STUDY TEXT:
In [4]:
import sys
sys.path.append("./git/")

# Multiple regression

Scaling up the complexity from a simple linear regression, now imagine that we have a series of inputs (independent variables) where each $x_i$ is not a single number but a vector of length $k$:

$$x_i,...,x_k$$

The multiple regression linear model assumes that:

$$y_i = \alpha + \beta_1x_i1 + ... + \beta_k x_(ik) + \varepsilon_i$$

In multiple regression the vector of paramters is usually called $\beta$. We'll want thi to include the constant term as well, which we can achieve by adding a column of 1s to our data:

`beta = [alpha,beta_1,...,beta_k]`

and

`x_i = [1,x_i1,...,x_ik]`

Then the model is just:

In [5]:
from scratch.linear_algebra import dot, Vector

def predict(x: Vector, beta: Vector) -> float:
    """assumes that the first element of x is 1"""
    return dot(x,beta)

Each input vector will look like this:

In [6]:
[1, # constant term
 49, # number of friends
 4, # work hours per day
 0] # doesn't have PhD

[1, 49, 4, 0]

# Further assumptions in the least squares model

Extra assumptions make the model work:

- the columns of `x_i` (the input variables) are linearly independent i.e. there is no way to write any one as a weighted sum of some of the others. If this assumption fails, you can't estimate beta.

Stored data entries:
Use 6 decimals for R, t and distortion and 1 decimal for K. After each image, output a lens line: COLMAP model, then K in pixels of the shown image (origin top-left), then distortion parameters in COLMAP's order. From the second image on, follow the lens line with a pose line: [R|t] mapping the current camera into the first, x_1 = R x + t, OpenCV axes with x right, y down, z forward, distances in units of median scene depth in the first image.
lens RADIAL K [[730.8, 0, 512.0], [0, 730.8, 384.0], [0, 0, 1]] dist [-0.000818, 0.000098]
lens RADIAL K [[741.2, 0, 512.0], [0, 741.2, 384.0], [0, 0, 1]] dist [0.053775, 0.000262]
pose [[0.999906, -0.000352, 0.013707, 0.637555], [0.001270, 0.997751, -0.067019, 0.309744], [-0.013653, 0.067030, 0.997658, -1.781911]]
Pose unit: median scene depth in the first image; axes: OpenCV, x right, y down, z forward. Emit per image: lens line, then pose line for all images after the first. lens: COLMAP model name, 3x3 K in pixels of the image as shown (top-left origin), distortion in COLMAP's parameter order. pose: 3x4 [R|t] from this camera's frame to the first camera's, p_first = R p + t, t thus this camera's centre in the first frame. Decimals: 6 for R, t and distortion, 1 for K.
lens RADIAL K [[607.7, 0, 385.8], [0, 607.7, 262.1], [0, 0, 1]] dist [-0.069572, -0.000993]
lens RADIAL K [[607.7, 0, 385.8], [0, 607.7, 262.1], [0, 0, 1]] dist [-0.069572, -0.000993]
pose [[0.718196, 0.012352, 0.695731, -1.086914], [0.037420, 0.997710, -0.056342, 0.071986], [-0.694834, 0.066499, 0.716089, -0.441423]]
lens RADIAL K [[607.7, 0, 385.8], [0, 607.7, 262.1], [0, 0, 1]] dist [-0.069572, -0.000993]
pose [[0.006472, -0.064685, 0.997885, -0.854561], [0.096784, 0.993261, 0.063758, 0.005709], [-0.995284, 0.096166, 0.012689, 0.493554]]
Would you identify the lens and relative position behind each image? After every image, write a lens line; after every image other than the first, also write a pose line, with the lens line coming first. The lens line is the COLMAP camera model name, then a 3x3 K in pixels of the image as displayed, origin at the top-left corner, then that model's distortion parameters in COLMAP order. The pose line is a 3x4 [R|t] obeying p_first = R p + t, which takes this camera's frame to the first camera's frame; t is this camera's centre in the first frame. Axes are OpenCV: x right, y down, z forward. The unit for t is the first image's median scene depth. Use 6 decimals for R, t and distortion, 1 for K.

YOUR TASKS:
1 - Can you change "median scene depth" to "average scene depth" in the records, from the first line of the records up to and including the line with "0.067030, 0.997658, -1.781911]]", and give back only those lines with everything else unchanged?
2 - Could you take the text on multiple regression further, starting after its last sentence?

ANSWERS FOR EACH ITEM:
1 -
Use 6 decimals for R, t and distortion and 1 decimal for K. After each image, output a lens line: COLMAP model, then K in pixels of the shown image (origin top-left), then distortion parameters in COLMAP's order. From the second image on, follow the lens line with a pose line: [R|t] mapping the current camera into the first, x_1 = R x + t, OpenCV axes with x right, y down, z forward, distances in units of average scene depth in the first image.
lens RADIAL K [[730.8, 0, 512.0], [0, 730.8, 384.0], [0, 0, 1]] dist [-0.000818, 0.000098]
lens RADIAL K [[741.2, 0, 512.0], [0, 741.2, 384.0], [0, 0, 1]] dist [0.053775, 0.000262]
pose [[0.999906, -0.000352, 0.013707, 0.637555], [0.001270, 0.997751, -0.067019, 0.309744], [-0.013653, 0.067030, 0.997658, -1.781911]]

2 -
- all of the columns of `x_i` are uncorrelated with the errors $\varepsilon$. If this isn't true, our $\beta$ estimates will be systematically wrong.

# Fitting the model

In [7]:
from typing import List

def error(x: Vector, 
          y: float,
          beta:Vector) -> float:
    return predict(x,beta) - y

def squared_error(x:Vector,
                  y:float,
                  beta:Vector) -> float:
    return error(x,y,beta) ** 2

x = [1,2,3]
y = 30
beta = [4,4,4]

assert error(x,y,beta) == -6
assert squared_error(x,y,beta) == 36

In [8]:
def sqerror_gradient(x:Vector,
                     y:float,
                     beta:Vector) -> Vector:
    err = error(x,y,beta)
    return [2*err*x_i for x_i in x]

assert sqerror_gradient(x,y,beta) == [-12,-24,-36]

In [9]:
import random
import tqdm
from scratch.linear_algebra import vector_mean
from scratch.gradient_descent import gradient_step

def least_squares_fit(xs:List[Vector],
                      ys:List[float],
                      learning_rate:float = 0.001,
                      num_steps: int = 1000,
                      batch_size: int = 1) -> Vector:
    """
    Find the beta that minimises the sum of squared errors
    assuming the model y = dot(x,beta)
    """
    guess = [random.random() for _ in xs[0]]
    
    for _ in tqdm.trange(num_steps,desc='least squares fit'):
        for start in range(0,len(xs),batch_size):
            batch_xs = xs[start:start+batch_size]
            batch_ys = ys[start:start+batch_size]
            
            gradient = vector_mean([sqerror_gradient(x,y,guess) 
                                    for x,y in zip(batch_xs,batch_ys)])
    return guess

In [10]:
from scratch.statistics import daily_minutes_good
from scratch.gradient_descent import gradient_step

random.seed(0)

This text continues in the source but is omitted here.